Behinderte werden oft falsch behandelt, weil es an Ärzten fehlt, die auf sie eingehen können. Das soll sich ändern.

Von Jakob Simmank | Frankfurter Allgemeine Zeitung

Jan Stuhr sitzt im Rollstuhl und lächelt. Mutter Waltraut lässt ihn Kakao trinken, in kleinen Schlucken aus einem Trinkkarton, damit der 33-Jährige sich nicht verschluckt. Seine Arme stehen unter Spannung, die Hände sind verdreht, und er drückt ziellos auf einem Smartphone herum. Bei seiner Geburt wirkte Jan Stuhr vollkommen gesund, aber schon innerhalb des ersten Jahres zeigte sich, dass er sich motorisch und geistig langsamer entwickelt als andere Kinder. Seinem X-Chromosom fehlt ein Stück, und er muss nicht nur zur Förderschule, sondern auch häufig zum Arzt.

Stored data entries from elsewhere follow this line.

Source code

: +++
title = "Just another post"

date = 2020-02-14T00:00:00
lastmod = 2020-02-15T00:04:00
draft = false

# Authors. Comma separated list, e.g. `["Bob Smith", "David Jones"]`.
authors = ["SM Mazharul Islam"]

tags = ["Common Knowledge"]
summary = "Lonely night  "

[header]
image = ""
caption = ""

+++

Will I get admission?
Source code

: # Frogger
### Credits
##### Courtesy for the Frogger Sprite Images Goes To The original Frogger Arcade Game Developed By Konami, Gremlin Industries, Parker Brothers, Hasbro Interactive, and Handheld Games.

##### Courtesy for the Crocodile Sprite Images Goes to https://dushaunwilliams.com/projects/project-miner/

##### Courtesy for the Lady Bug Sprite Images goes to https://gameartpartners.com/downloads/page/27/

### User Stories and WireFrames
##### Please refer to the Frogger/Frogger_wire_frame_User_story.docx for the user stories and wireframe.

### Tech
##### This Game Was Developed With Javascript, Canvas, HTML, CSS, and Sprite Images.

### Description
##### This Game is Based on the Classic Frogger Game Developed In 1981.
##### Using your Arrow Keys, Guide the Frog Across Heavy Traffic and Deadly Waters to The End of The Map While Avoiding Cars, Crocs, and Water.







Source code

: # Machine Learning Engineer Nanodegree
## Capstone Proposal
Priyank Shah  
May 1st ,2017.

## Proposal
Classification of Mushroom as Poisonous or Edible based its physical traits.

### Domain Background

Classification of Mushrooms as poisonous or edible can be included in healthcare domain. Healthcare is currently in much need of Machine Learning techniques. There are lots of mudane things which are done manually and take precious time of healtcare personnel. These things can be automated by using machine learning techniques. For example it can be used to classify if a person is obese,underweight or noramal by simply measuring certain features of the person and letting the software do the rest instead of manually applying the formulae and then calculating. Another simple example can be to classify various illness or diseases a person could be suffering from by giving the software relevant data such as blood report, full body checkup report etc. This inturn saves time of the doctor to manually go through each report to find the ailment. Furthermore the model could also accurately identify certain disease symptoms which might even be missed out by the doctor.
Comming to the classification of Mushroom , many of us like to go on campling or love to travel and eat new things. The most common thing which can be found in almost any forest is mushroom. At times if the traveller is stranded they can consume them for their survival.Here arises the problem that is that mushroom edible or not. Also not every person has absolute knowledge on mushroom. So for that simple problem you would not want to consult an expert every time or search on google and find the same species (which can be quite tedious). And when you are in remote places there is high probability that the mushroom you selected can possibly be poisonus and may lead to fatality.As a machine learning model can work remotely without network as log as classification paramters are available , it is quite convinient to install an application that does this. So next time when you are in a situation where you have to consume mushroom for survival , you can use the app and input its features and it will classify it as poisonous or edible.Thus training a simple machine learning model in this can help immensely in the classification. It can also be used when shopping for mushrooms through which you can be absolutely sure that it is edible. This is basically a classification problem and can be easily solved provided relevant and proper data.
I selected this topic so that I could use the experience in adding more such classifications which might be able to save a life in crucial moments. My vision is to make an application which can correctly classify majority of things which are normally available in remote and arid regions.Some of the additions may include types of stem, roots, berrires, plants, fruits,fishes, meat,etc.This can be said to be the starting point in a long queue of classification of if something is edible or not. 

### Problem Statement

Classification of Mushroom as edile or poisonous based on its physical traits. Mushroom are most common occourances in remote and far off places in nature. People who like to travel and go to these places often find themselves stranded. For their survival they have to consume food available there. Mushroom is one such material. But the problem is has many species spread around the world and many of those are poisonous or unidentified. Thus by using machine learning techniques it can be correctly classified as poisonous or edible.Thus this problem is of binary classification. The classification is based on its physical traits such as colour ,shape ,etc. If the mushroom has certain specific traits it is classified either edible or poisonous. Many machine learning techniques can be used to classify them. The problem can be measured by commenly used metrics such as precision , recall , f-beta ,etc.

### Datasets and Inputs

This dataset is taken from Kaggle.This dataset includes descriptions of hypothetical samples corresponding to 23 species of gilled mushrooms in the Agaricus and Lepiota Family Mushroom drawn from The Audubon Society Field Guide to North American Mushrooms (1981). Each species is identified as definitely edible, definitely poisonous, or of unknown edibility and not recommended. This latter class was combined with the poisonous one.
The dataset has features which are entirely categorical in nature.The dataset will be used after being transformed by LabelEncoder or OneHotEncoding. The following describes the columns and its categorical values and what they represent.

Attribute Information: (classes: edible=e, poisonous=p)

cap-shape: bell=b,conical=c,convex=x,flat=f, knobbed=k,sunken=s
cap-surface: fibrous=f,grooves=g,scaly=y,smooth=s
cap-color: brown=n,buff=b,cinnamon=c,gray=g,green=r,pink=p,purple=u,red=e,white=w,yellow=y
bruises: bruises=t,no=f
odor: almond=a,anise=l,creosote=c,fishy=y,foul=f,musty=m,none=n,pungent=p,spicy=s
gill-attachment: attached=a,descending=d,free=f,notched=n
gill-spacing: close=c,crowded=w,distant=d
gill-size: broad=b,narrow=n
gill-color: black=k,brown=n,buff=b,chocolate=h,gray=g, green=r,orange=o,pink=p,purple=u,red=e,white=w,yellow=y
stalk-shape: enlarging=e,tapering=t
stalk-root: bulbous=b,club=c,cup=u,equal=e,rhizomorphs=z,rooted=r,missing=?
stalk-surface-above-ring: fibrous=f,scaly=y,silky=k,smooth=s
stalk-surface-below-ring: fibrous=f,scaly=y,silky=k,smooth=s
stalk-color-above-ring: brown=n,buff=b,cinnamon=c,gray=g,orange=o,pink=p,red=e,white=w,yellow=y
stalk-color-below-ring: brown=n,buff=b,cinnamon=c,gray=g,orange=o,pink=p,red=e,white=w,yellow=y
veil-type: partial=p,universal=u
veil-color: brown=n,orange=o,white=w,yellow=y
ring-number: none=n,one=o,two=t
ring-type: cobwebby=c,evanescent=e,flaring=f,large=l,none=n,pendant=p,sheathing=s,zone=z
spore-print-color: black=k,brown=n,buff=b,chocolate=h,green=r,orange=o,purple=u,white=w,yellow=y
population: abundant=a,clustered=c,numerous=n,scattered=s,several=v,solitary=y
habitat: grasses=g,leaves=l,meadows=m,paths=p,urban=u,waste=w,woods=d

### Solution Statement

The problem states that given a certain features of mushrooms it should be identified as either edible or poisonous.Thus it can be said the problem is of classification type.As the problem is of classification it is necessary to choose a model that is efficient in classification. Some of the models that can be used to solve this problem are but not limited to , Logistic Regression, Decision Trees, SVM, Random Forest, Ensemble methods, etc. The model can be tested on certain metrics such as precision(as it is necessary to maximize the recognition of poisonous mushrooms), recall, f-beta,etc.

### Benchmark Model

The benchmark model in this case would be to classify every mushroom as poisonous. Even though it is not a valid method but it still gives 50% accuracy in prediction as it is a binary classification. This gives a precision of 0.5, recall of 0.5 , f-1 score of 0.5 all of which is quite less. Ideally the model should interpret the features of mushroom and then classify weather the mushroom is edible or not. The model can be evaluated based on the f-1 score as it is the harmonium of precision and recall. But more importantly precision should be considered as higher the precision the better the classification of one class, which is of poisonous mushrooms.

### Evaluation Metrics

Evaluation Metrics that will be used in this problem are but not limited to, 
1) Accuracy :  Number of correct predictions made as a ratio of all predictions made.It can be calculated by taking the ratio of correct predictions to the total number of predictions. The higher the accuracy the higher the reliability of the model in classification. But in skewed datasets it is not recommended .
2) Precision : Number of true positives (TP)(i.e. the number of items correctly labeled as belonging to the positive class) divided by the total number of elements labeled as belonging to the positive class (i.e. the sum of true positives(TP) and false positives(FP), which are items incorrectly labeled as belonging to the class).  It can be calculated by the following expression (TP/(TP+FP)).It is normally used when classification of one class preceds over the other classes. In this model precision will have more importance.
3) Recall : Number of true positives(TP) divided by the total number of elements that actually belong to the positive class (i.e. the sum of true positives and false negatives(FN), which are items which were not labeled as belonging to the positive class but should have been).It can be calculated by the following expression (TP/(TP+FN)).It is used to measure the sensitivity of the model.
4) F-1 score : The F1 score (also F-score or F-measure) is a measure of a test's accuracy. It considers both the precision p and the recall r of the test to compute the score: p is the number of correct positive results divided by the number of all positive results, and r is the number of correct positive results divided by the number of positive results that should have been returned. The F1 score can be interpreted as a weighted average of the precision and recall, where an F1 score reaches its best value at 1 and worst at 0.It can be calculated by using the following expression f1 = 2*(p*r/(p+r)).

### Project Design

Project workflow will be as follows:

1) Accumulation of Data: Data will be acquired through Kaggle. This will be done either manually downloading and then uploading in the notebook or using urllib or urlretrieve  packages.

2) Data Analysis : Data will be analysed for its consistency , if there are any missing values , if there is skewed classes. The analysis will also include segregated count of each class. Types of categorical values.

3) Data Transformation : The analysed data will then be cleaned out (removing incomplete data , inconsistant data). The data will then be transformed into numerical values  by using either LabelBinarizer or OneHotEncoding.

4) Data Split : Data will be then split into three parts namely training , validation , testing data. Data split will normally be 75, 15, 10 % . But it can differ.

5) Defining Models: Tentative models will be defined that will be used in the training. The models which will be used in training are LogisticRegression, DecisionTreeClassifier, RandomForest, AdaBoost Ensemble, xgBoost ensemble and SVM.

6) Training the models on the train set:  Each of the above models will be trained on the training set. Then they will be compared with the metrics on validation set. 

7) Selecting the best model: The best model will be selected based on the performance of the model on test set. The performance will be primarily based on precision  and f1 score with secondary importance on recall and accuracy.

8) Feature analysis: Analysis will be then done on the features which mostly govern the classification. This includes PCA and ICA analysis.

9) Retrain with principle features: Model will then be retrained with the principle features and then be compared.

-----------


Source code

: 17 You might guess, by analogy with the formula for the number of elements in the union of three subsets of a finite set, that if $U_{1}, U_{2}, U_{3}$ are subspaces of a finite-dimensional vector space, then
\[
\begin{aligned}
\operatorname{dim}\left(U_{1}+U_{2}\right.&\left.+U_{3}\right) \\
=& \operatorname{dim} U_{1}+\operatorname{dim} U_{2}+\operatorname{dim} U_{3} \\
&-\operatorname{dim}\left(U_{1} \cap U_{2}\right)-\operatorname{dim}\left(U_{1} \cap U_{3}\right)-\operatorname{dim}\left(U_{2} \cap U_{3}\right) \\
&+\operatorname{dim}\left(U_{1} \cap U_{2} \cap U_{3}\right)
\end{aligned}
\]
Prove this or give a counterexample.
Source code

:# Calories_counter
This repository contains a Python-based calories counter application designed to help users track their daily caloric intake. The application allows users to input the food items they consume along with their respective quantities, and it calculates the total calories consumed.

An diesem Tag haben Jan und Waltraut Stuhr einen Termin am Sengelmann Institut für Medizin und Inklusion, einem ambulanten Zentrum für Menschen mit komplexen Behinderungen, das ans Alsterdorfer Krankenhaus in Hamburg angeschlossen ist. Zweimal im Jahr kommen sie seit 2015 zur Verlaufskontrolle, nehmen dafür die Stunde Autofahrt in Kauf. „Es ist ein großes Geschenk, dass es das SIMI gibt“, sagt Waltraut Stuhr. „Seit wir hierherkommen, geht es Jan viel besser.“

Die Studien sind rar

Rund 7,5 Millionen Menschen in Deutschland gelten nach den Angaben des Statistischen Bundesamtes als schwerbehindert. Der Großteil ist über 65 Jahre alt und hat eine körperliche Behinderung, dazu zählt Herzschwäche ebenso wie ein Hüftschaden. Etwa 1,5 Millionen Deutsche sind geistig eingeschränkt, darunter jene 300.000, deren Probleme wie bei Jan Stuhr eine genetische Ursache haben. Sie werden heute zwar besser versorgt, doch das Gesundheitswesen könnte sich noch deutlich mehr auf ihre speziellen Bedürfnisse einstellen. Wie das gehen soll und ob das hohe Kosten bedeutet, wären dann schon zwei der Hauptfragen.